[Saved data entries]
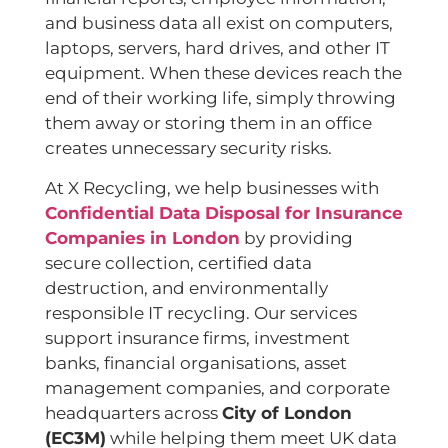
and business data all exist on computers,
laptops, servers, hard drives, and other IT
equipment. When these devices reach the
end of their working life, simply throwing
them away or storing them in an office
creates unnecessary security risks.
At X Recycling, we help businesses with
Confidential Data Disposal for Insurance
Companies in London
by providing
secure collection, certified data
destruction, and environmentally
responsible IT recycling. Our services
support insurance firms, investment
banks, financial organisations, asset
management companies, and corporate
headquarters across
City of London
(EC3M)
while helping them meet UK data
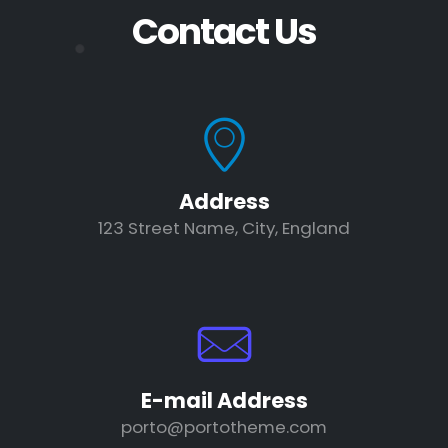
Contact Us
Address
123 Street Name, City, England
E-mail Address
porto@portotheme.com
==
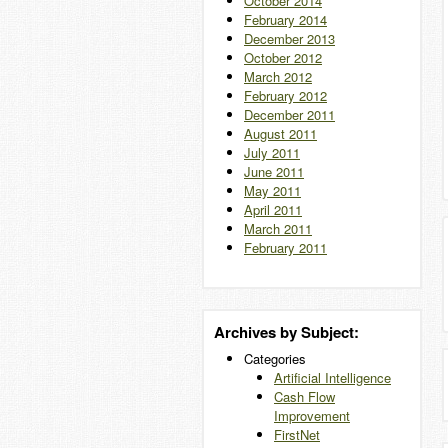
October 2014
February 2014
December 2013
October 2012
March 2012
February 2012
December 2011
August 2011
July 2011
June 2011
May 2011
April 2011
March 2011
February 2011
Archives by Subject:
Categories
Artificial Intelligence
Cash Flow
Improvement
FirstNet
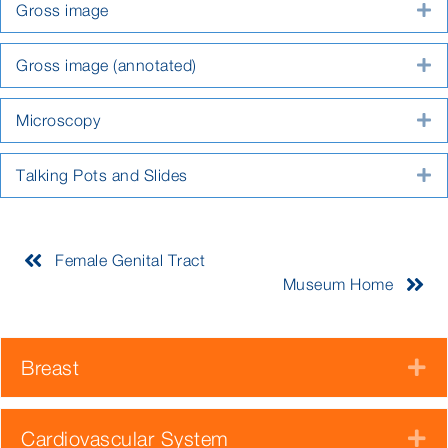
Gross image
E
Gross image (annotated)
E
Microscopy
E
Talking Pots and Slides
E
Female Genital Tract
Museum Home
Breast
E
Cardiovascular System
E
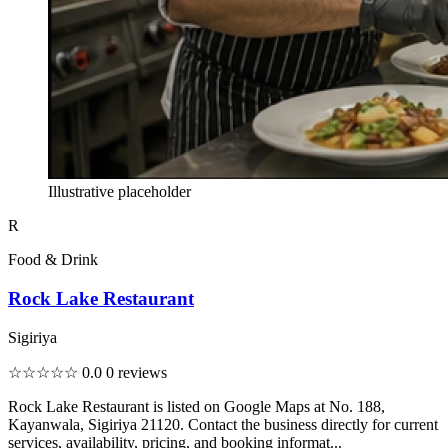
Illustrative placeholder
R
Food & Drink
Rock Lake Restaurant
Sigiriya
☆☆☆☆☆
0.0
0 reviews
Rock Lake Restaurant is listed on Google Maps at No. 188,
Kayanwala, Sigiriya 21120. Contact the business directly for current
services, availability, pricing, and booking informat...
...
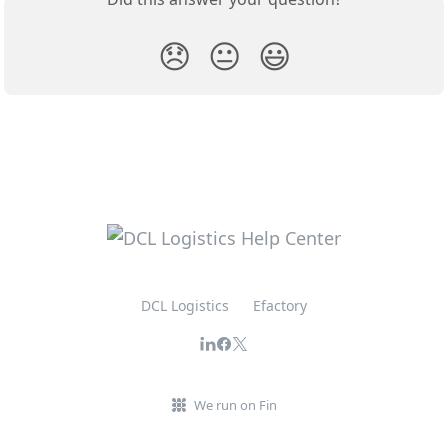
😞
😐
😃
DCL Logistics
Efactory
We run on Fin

Exercise details: Find all the lines with "Sigiriya" in the data and copy them.

Answer for this exercise:
Sigiriya
Kayanwala, Sigiriya 21120. Contact the business directly for current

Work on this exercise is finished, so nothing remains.